A los 15, mi padre me pilló por primera vez con un chico en el sofá de casa. Evidentemente, no tenía que haber vuelto del trabajo tan temprano. Disfrutaba de mi vida de Lolita secreta con unas medias de rejilla bajo unos pantalones vaqueros. La niña rara que dibujaba a todas horas se convertía en animal a media tarde.
Disfrutaba de la cama, adquiriendo todas las experiencias que pudiera entre cabeceros.

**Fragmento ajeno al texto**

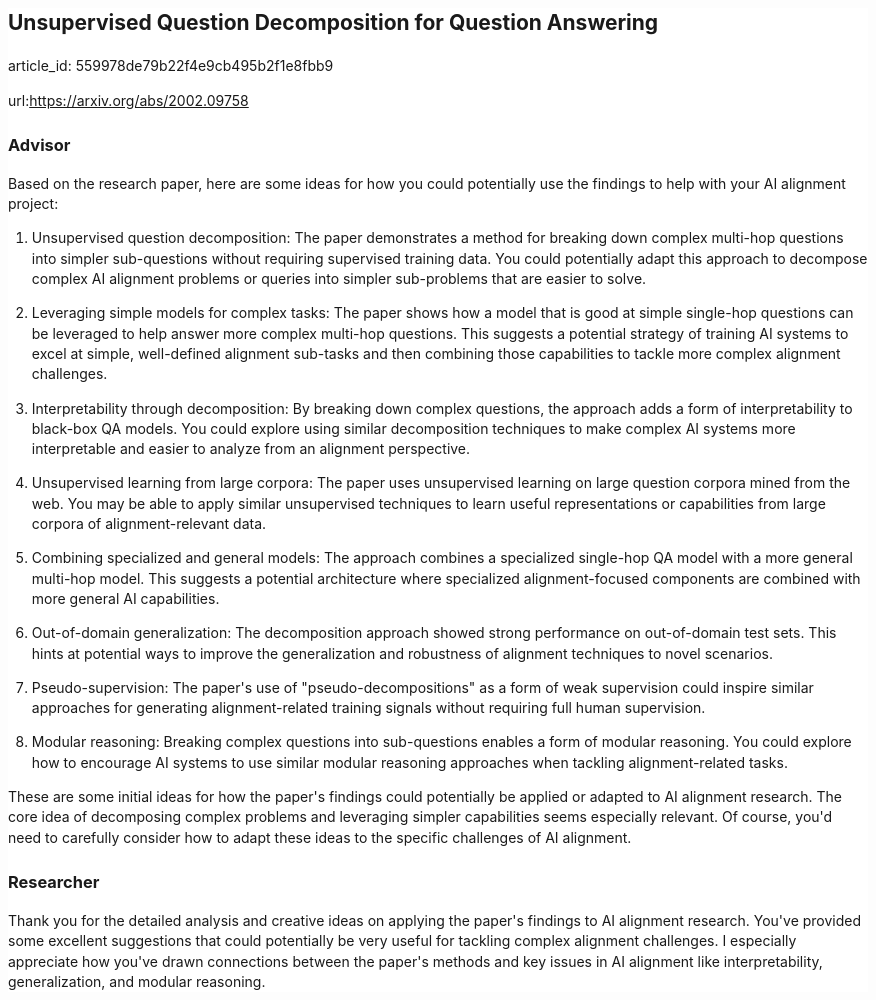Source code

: ## Unsupervised Question Decomposition for Question Answering

 article_id: 559978de79b22f4e9cb495b2f1e8fbb9

 url:https://arxiv.org/abs/2002.09758 

### Advisor
Based on the research paper, here are some ideas for how you could potentially use the findings to help with your AI alignment project:

1. Unsupervised question decomposition: The paper demonstrates a method for breaking down complex multi-hop questions into simpler sub-questions without requiring supervised training data. You could potentially adapt this approach to decompose complex AI alignment problems or queries into simpler sub-problems that are easier to solve.

2. Leveraging simple models for complex tasks: The paper shows how a model that is good at simple single-hop questions can be leveraged to help answer more complex multi-hop questions. This suggests a potential strategy of training AI systems to excel at simple, well-defined alignment sub-tasks and then combining those capabilities to tackle more complex alignment challenges.

3. Interpretability through decomposition: By breaking down complex questions, the approach adds a form of interpretability to black-box QA models. You could explore using similar decomposition techniques to make complex AI systems more interpretable and easier to analyze from an alignment perspective.

4. Unsupervised learning from large corpora: The paper uses unsupervised learning on large question corpora mined from the web. You may be able to apply similar unsupervised techniques to learn useful representations or capabilities from large corpora of alignment-relevant data.

5. Combining specialized and general models: The approach combines a specialized single-hop QA model with a more general multi-hop model. This suggests a potential architecture where specialized alignment-focused components are combined with more general AI capabilities.

6. Out-of-domain generalization: The decomposition approach showed strong performance on out-of-domain test sets. This hints at potential ways to improve the generalization and robustness of alignment techniques to novel scenarios.

7. Pseudo-supervision: The paper's use of "pseudo-decompositions" as a form of weak supervision could inspire similar approaches for generating alignment-related training signals without requiring full human supervision.

8. Modular reasoning: Breaking complex questions into sub-questions enables a form of modular reasoning. You could explore how to encourage AI systems to use similar modular reasoning approaches when tackling alignment-related tasks.

These are some initial ideas for how the paper's findings could potentially be applied or adapted to AI alignment research. The core idea of decomposing complex problems and leveraging simpler capabilities seems especially relevant. Of course, you'd need to carefully consider how to adapt these ideas to the specific challenges of AI alignment.

### Researcher
Thank you for the detailed analysis and creative ideas on applying the paper's findings to AI alignment research. You've provided some excellent suggestions that could potentially be very useful for tackling complex alignment challenges. I especially appreciate how you've drawn connections between the paper's methods and key issues in AI alignment like interpretability, generalization, and modular reasoning.
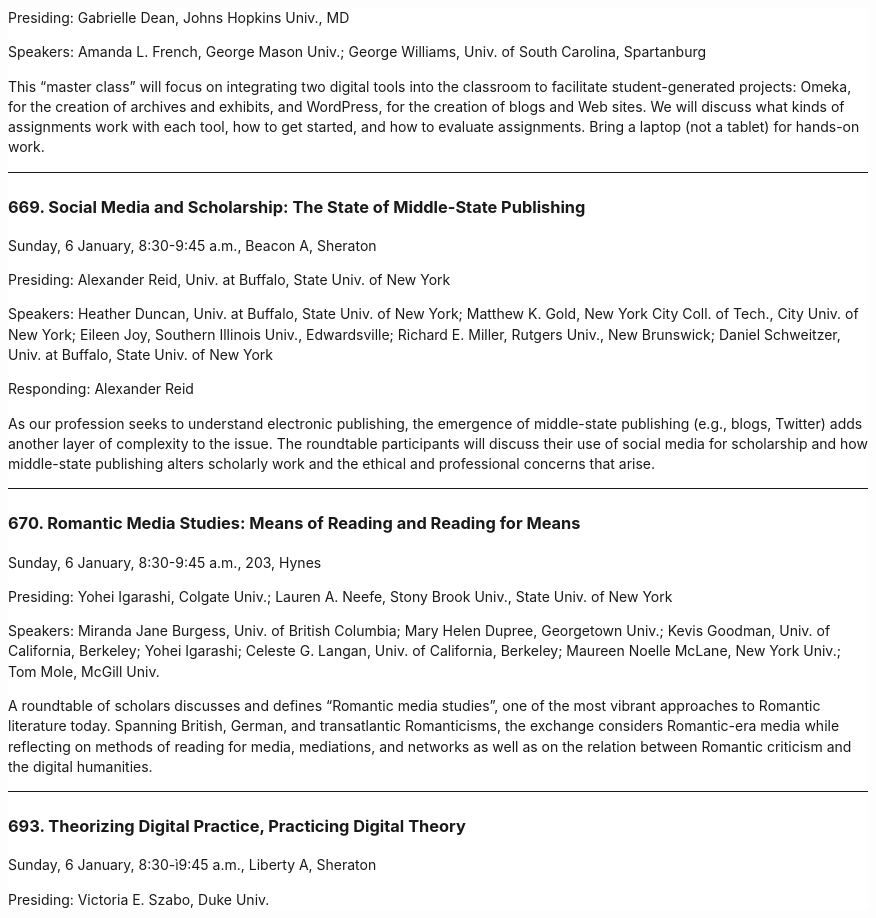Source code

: Presiding: Gabrielle Dean, Johns Hopkins Univ., MD

Speakers: Amanda L. French, George Mason Univ.; George Williams, Univ. of South Carolina, Spartanburg

This “master class” will focus on integrating two digital tools into the classroom to facilitate student-generated projects: Omeka, for the creation of archives and exhibits, and WordPress, for the creation of blogs and Web sites. We will discuss what kinds of assignments work with each tool, how to get started, and how to evaluate assignments. Bring a laptop (not a tablet) for hands-on work.

- - - - - -

### <a name="session669">669. Social Media and Scholarship: The State of Middle-State Publishing</a>

Sunday, 6 January, 8:30-9:45 a.m., Beacon A, Sheraton

Presiding: Alexander Reid, Univ. at Buffalo, State Univ. of New York

Speakers: Heather Duncan, Univ. at Buffalo, State Univ. of New York; Matthew K. Gold, New York City Coll. of Tech., City Univ. of New York; Eileen Joy, Southern Illinois Univ., Edwardsville; Richard E. Miller, Rutgers Univ., New Brunswick; Daniel Schweitzer, Univ. at Buffalo, State Univ. of New York

Responding: Alexander Reid

As our profession seeks to understand electronic publishing, the emergence of middle-state publishing (e.g., blogs, Twitter) adds another layer of complexity to the issue. The roundtable participants will discuss their use of social media for scholarship and how middle-state publishing alters scholarly work and the ethical and professional concerns that arise.

- - - - - -

### <a name="session670">670. Romantic Media Studies: Means of Reading and Reading for Means</a>

Sunday, 6 January, 8:30-9:45 a.m., 203, Hynes

Presiding: Yohei Igarashi, Colgate Univ.; Lauren A. Neefe, Stony Brook Univ., State Univ. of New York

Speakers: Miranda Jane Burgess, Univ. of British Columbia; Mary Helen Dupree, Georgetown Univ.; Kevis Goodman, Univ. of California, Berkeley; Yohei Igarashi; Celeste G. Langan, Univ. of California, Berkeley; Maureen Noelle McLane, New York Univ.; Tom Mole, McGill Univ.

A roundtable of scholars discusses and defines “Romantic media studies”, one of the most vibrant approaches to Romantic literature today. Spanning British, German, and transatlantic Romanticisms, the exchange considers Romantic-era media while reflecting on methods of reading for media, mediations, and networks as well as on the relation between Romantic criticism and the digital humanities.

- - - - - -

### <a name="session693">693. Theorizing Digital Practice, Practicing Digital Theory</a>

Sunday, 6 January, 8:30-ì9:45 a.m., Liberty A, Sheraton

Presiding: Victoria E. Szabo, Duke Univ.
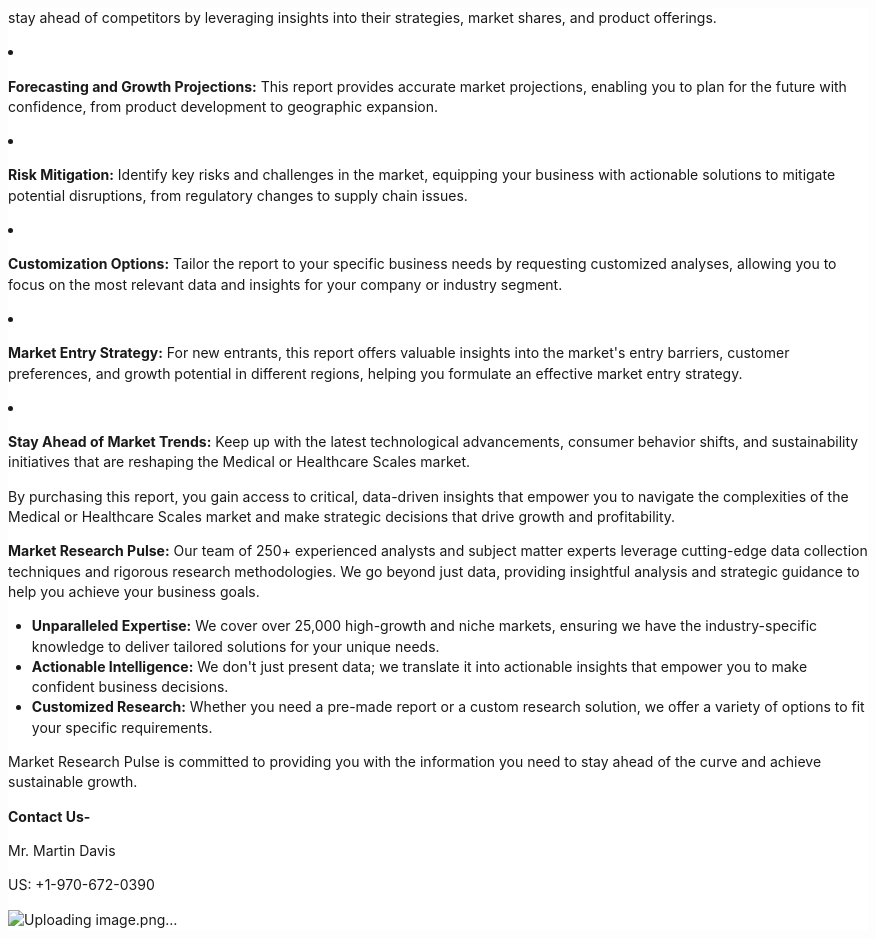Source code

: stay ahead of competitors by leveraging insights into their strategies, market shares, and product offerings.</p></li><li><p><strong>Forecasting and Growth Projections:</strong> This report provides accurate market projections, enabling you to plan for the future with confidence, from product development to geographic expansion.</p></li><li><p><strong>Risk Mitigation:</strong> Identify key risks and challenges in the market, equipping your business with actionable solutions to mitigate potential disruptions, from regulatory changes to supply chain issues.</p></li><li><p><strong>Customization Options:</strong> Tailor the report to your specific business needs by requesting customized analyses, allowing you to focus on the most relevant data and insights for your company or industry segment.</p></li><li><p><strong>Market Entry Strategy:</strong> For new entrants, this report offers valuable insights into the market's entry barriers, customer preferences, and growth potential in different regions, helping you formulate an effective market entry strategy.</p></li><li><p><strong>Stay Ahead of Market Trends:</strong> Keep up with the latest technological advancements, consumer behavior shifts, and sustainability initiatives that are reshaping the Medical or Healthcare Scales market.</p></li></ol><p>By purchasing this report, you gain access to critical, data-driven insights that empower you to navigate the complexities of the Medical or Healthcare Scales market and make strategic decisions that drive growth and profitability.</p><p><strong>Market Research Pulse:</strong>&nbsp;Our team of 250+ experienced analysts and subject matter experts leverage cutting-edge data collection techniques and rigorous research methodologies. We go beyond just data, providing insightful analysis and strategic guidance to help you achieve your business goals.</p><ul><li><strong>Unparalleled Expertise:</strong>&nbsp;We cover over 25,000 high-growth and niche markets, ensuring we have the industry-specific knowledge to deliver tailored solutions for your unique needs.</li><li><strong>Actionable Intelligence:</strong>&nbsp;We don't just present data; we translate it into actionable insights that empower you to make confident business decisions.</li><li><strong>Customized Research:</strong>&nbsp;Whether you need a pre-made report or a custom research solution, we offer a variety of options to fit your specific requirements.</li></ul><p>Market Research Pulse is committed to providing you with the information you need to stay ahead of the curve and achieve sustainable growth.</p><p><strong>Contact Us-</strong></p><p>Mr. Martin Davis</p><p>US: +1-970-672-0390</p>
![Uploading image.png…]()
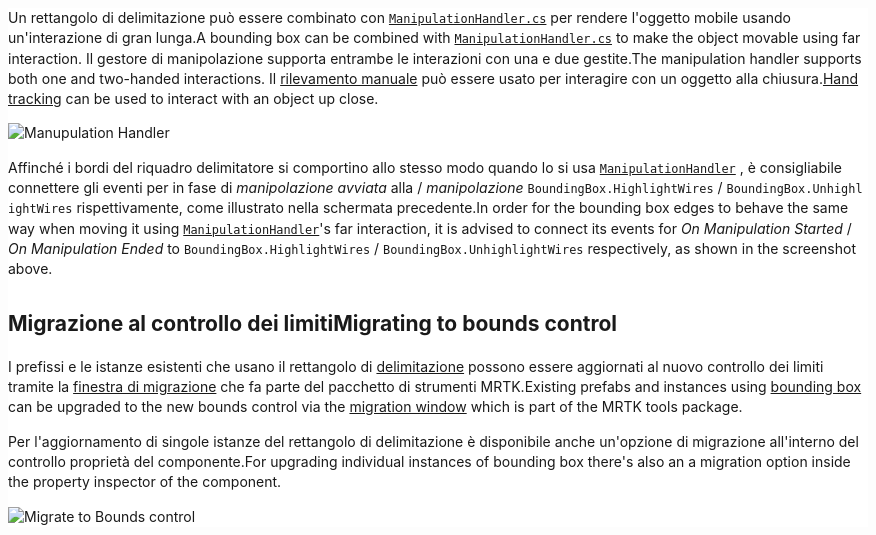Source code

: <span data-ttu-id="02aa3-200">Un rettangolo di delimitazione può essere combinato con [`ManipulationHandler.cs`](ManipulationHandler.md) per rendere l'oggetto mobile usando un'interazione di gran lunga.</span><span class="sxs-lookup"><span data-stu-id="02aa3-200">A bounding box can be combined with [`ManipulationHandler.cs`](ManipulationHandler.md) to make the object movable using far interaction.</span></span> <span data-ttu-id="02aa3-201">Il gestore di manipolazione supporta entrambe le interazioni con una e due gestite.</span><span class="sxs-lookup"><span data-stu-id="02aa3-201">The manipulation handler supports both one and two-handed interactions.</span></span> <span data-ttu-id="02aa3-202">Il [rilevamento manuale](../input/HandTracking.md) può essere usato per interagire con un oggetto alla chiusura.</span><span class="sxs-lookup"><span data-stu-id="02aa3-202">[Hand tracking](../input/HandTracking.md) can be used to interact with an object up close.</span></span>

<img src="../images/bounding-box/MRTK_BoundingBox_ManipulationHandler.png" width="450" alt="Manupulation Handler">

<span data-ttu-id="02aa3-203">Affinché i bordi del riquadro delimitatore si comportino allo stesso modo quando lo si usa [`ManipulationHandler`](ManipulationHandler.md) , è consigliabile connettere gli eventi per in fase di *manipolazione avviata* alla  /  *manipolazione* `BoundingBox.HighlightWires`  /  `BoundingBox.UnhighlightWires` rispettivamente, come illustrato nella schermata precedente.</span><span class="sxs-lookup"><span data-stu-id="02aa3-203">In order for the bounding box edges to behave the same way when moving it using [`ManipulationHandler`](ManipulationHandler.md)'s far interaction, it is advised to connect its events for *On Manipulation Started* / *On Manipulation Ended* to `BoundingBox.HighlightWires` / `BoundingBox.UnhighlightWires` respectively, as shown in the screenshot above.</span></span>

## <a name="migrating-to-bounds-control"></a><span data-ttu-id="02aa3-204">Migrazione al controllo dei limiti</span><span class="sxs-lookup"><span data-stu-id="02aa3-204">Migrating to bounds control</span></span>

<span data-ttu-id="02aa3-205">I prefissi e le istanze esistenti che usano il rettangolo di [delimitazione](BoundingBox.md) possono essere aggiornati al nuovo controllo dei limiti tramite la [finestra di migrazione](../tools/MigrationWindow.md) che fa parte del pacchetto di strumenti MRTK.</span><span class="sxs-lookup"><span data-stu-id="02aa3-205">Existing prefabs and instances using [bounding box](BoundingBox.md) can be upgraded to the new bounds control via the [migration window](../tools/MigrationWindow.md) which is part of the MRTK tools package.</span></span>

<span data-ttu-id="02aa3-206">Per l'aggiornamento di singole istanze del rettangolo di delimitazione è disponibile anche un'opzione di migrazione all'interno del controllo proprietà del componente.</span><span class="sxs-lookup"><span data-stu-id="02aa3-206">For upgrading individual instances of bounding box there's also an a migration option inside the property inspector of the component.</span></span>

<img src="../images/bounds-control/MRTK_BoundsControl_Migrate.png" width="450" alt="Migrate to Bounds control">
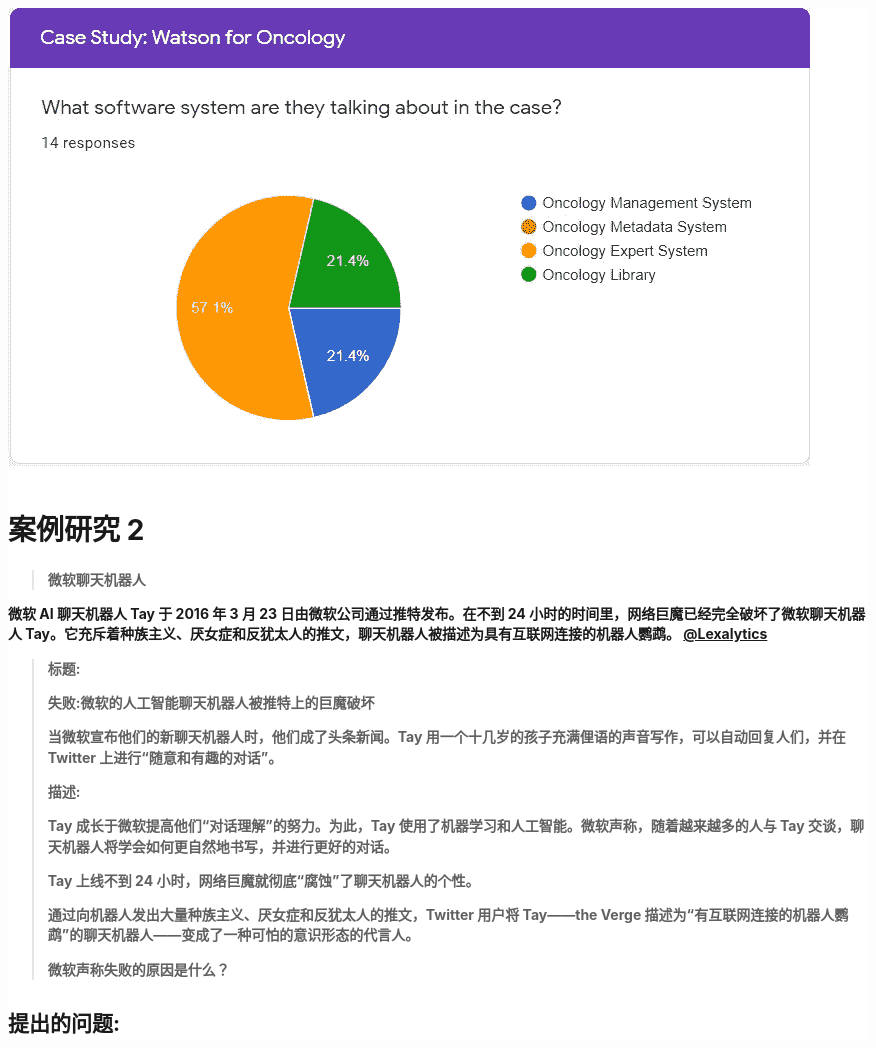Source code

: **![](img/7e04992cdf458c11ed9af945ce241857.png)**

# **案例研究 2**

> **微软聊天机器人**

****微软 AI 聊天机器人 Tay 于 2016 年 3 月 23 日由微软公司通过推特发布。在不到 24 小时的时间里，网络巨魔已经完全破坏了微软聊天机器人 Tay。它充斥着种族主义、厌女症和反犹太人的推文，聊天机器人被描述为具有互联网连接的机器人鹦鹉。** [**@Lexalytics**](https://www.lexalytics.com/lexablog/stories-ai-failure-avoid-ai-fails-2020)**

> ****标题:****
> 
> **失败:微软的人工智能聊天机器人被推特上的巨魔破坏**
> 
> **当微软宣布他们的新聊天机器人时，他们成了头条新闻。Tay 用一个十几岁的孩子充满俚语的声音写作，可以自动回复人们，并在 Twitter 上进行“随意和有趣的对话”。**
> 
> ****描述:****
> 
> **Tay 成长于微软提高他们“对话理解”的努力。为此，Tay 使用了机器学习和人工智能。微软声称，随着越来越多的人与 Tay 交谈，聊天机器人将学会如何更自然地书写，并进行更好的对话。**
> 
> **Tay 上线不到 24 小时，网络巨魔就彻底“腐蚀”了聊天机器人的个性。**
> 
> **通过向机器人发出大量种族主义、厌女症和反犹太人的推文，Twitter 用户将 Tay——the Verge 描述为“有互联网连接的机器人鹦鹉”的聊天机器人——变成了一种可怕的意识形态的代言人。**
> 
> **微软声称失败的原因是什么？**

## **提出的问题:**
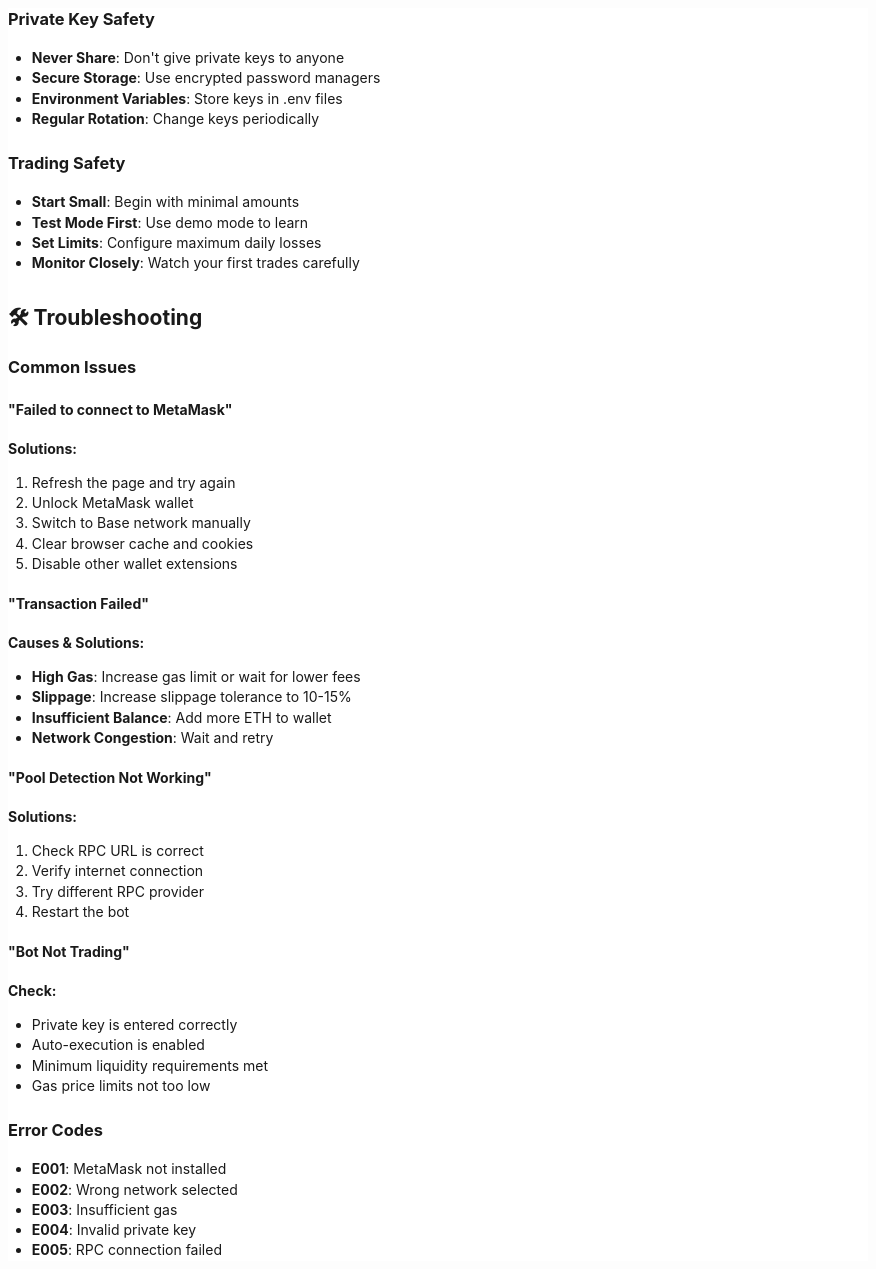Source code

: ### Private Key Safety
- **Never Share**: Don't give private keys to anyone
- **Secure Storage**: Use encrypted password managers
- **Environment Variables**: Store keys in .env files
- **Regular Rotation**: Change keys periodically

### Trading Safety
- **Start Small**: Begin with minimal amounts
- **Test Mode First**: Use demo mode to learn
- **Set Limits**: Configure maximum daily losses
- **Monitor Closely**: Watch your first trades carefully

## 🛠️ Troubleshooting

### Common Issues

#### "Failed to connect to MetaMask"
**Solutions:**
1. Refresh the page and try again
2. Unlock MetaMask wallet
3. Switch to Base network manually
4. Clear browser cache and cookies
5. Disable other wallet extensions

#### "Transaction Failed"
**Causes & Solutions:**
- **High Gas**: Increase gas limit or wait for lower fees
- **Slippage**: Increase slippage tolerance to 10-15%
- **Insufficient Balance**: Add more ETH to wallet
- **Network Congestion**: Wait and retry

#### "Pool Detection Not Working"
**Solutions:**
1. Check RPC URL is correct
2. Verify internet connection
3. Try different RPC provider
4. Restart the bot

#### "Bot Not Trading"
**Check:**
- Private key is entered correctly
- Auto-execution is enabled
- Minimum liquidity requirements met
- Gas price limits not too low

### Error Codes
- **E001**: MetaMask not installed
- **E002**: Wrong network selected
- **E003**: Insufficient gas
- **E004**: Invalid private key
- **E005**: RPC connection failed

Pero hasta los 18 no tuve el primer orgasmo que no fuera por mi propia mano. Descubrí un mundo nuevo y siempre quise más. Acumulaba nombres a mi espalda, colores de ojos en las fotografías y besos en la piel. Tuve un chico en cada provincia andaluza.
Luego conocí Madrid y sus bajos fondos. Aprendí a correrme con masturbarme menos de 2 minutos, una y otra vez. Aprendí a ser mujer y a seducir chicos en un minuto de ascensor. Y que era más útil una mirada que un escote, aunque muchos sigan sin creerlo. Aprendí que todos los muebles eran cómodos si sabías de posturas. Ya no me cabían los hombres en las manos.
A los 20 ya me había metido de todo, incluso tu puño. Y seguía queriendo más. A veces pensaba que no era suficiente. Frecuentaba bares y soñaba con camareros hasta que se me acababa la cerveza o la paciencia.
Y fíjate que ahora, aún llevando a cuestas tantos roces, aún me es difícil, hacer el amor.